Segment Start: Selected passage

Nowadays, mine owners are strongly urged to do their activities in line with environmental standards and regulations. Therefore, in the contemporary world with increasing knowledge of environmental impacts of projects, development of mining industries must be accompanied with more comfort and welfare, effective and continual protection of the environment and of human and financial resources. Implementation of environmental management for mines to minimize the adverse effects of mining activities and mining wastes on the environment as well as planning for reclamation of mine sites after completion of mining activities is of great importance.
Materials & Methods
Reclamation and Environmental Characteristics
In general reclamation refers to the activities carried out for the preparation of mined out lands for re-use and rehabilitation of the lands. Such activities do not necessarily restore the land to its former or original form and conditions (prior to mining) but to return the land affected to a condition and productive use as similar as to its pre-mining condition. Reclamation activities cover different parts of mining area including pit, waste dumps and tailing dams. In fact, reclamation is not considered as an activity separate from design, planning and mining, but it is regarded as part and component of mining activity, which begins from design and planning stage and continues to mining stage
The major objectives of mine reclamation are risk mitigation and safety enhancement, rehabilitation of lands (affected by mining activities) and water resources, environmental impact mitigation, ensuring the protection of environmental and socio-economic resources of the area after completion of mining activities and creating new land-uses and stimulating the proper use of energy resources and ensuring sustainable exploitation of mines.

Segment End: Selected passage
Segment Start: Listed records

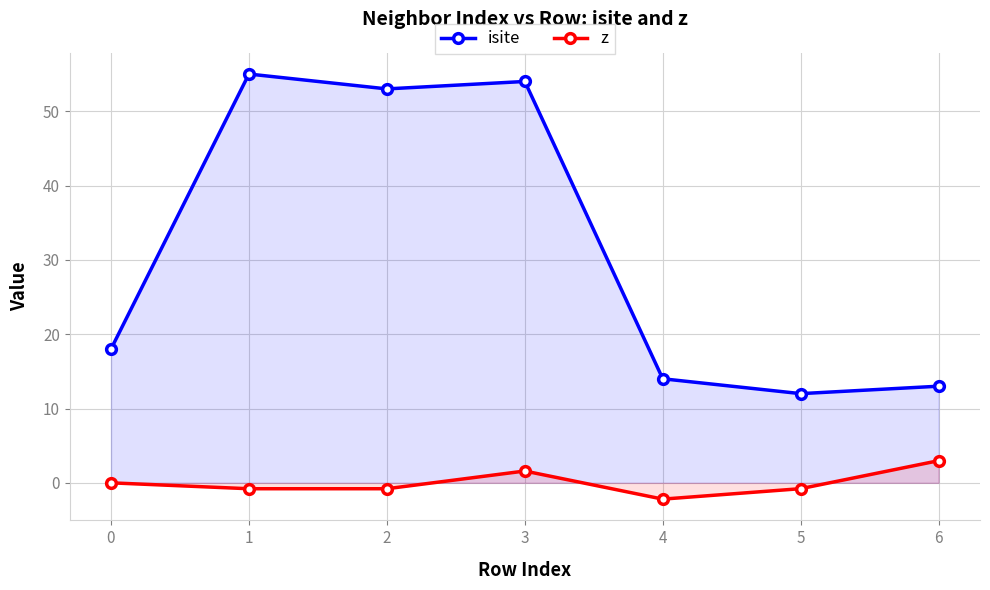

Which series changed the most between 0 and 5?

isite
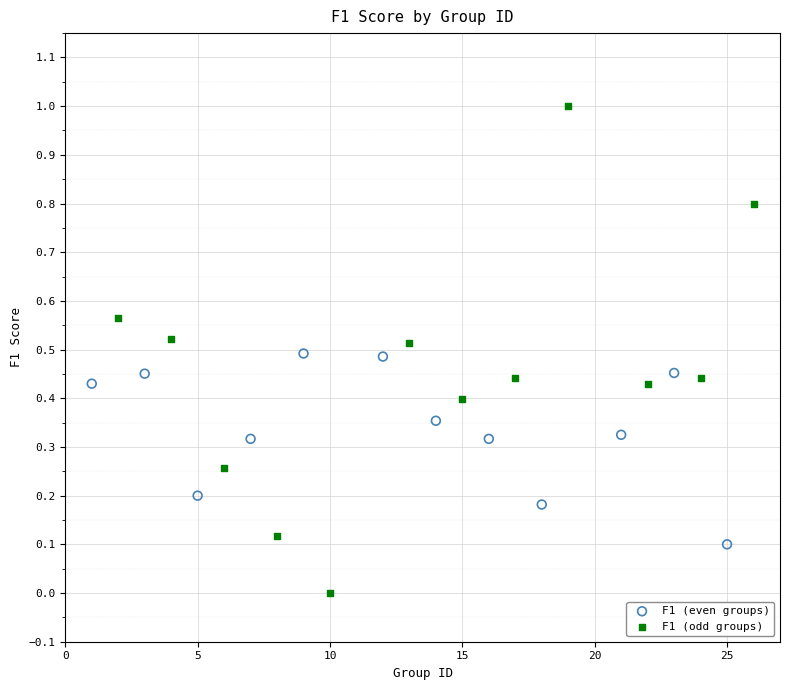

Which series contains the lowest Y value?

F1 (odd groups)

Segment End: Listed records
Segment Start: Listed records

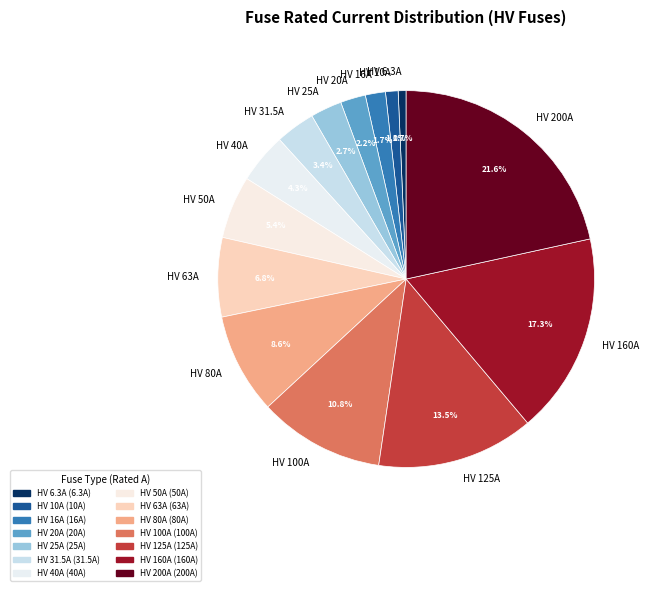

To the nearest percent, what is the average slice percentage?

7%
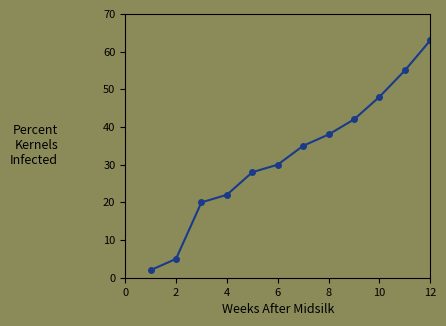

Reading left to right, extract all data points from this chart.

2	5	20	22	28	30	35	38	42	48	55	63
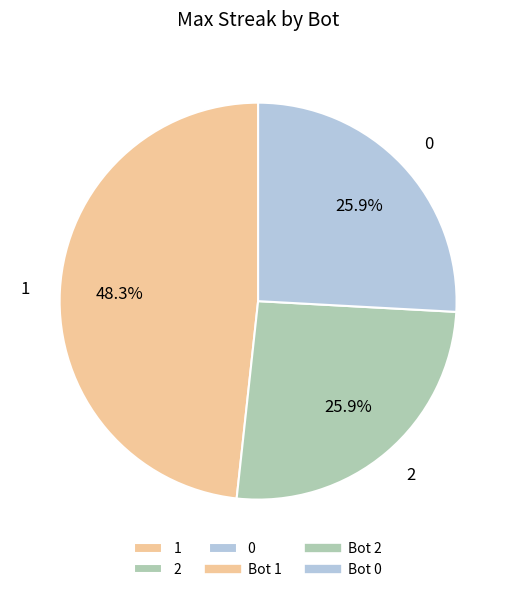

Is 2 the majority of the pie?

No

Segment End: Listed records

▶ [Tasks]:
(1) Using the passage on mine reclamation, answer yes or no to each statement and quote the words that settle it: (a) reclamation returns mined land to its exact original form; (b) reclamation covers the pit, waste dumps and tailing dams; (c) reclamation is treated as an activity separate from design and planning.
(2) From the passage on mine reclamation, extract the part that begins at the words "Nowadays, mine owners" and stops after the words "of great importance.".
The listing comes from a different source than the passage on mine reclamation.

▶ [Your written answers]:
(1)
(a) No: "Such activities do not necessarily restore the land to its former or original form and conditions (prior to mining)"
(b) Yes: "Reclamation activities cover different parts of mining area including pit, waste dumps and tailing dams."
(c) No: "reclamation is not considered as an activity separate from design, planning and mining"

(2)
Nowadays, mine owners are strongly urged to do their activities in line with environmental standards and regulations. Therefore, in the contemporary world with increasing knowledge of environmental impacts of projects, development of mining industries must be accompanied with more comfort and welfare, effective and continual protection of the environment and of human and financial resources. Implementation of environmental management for mines to minimize the adverse effects of mining activities and mining wastes on the environment as well as planning for reclamation of mine sites after completion of mining activities is of great importance.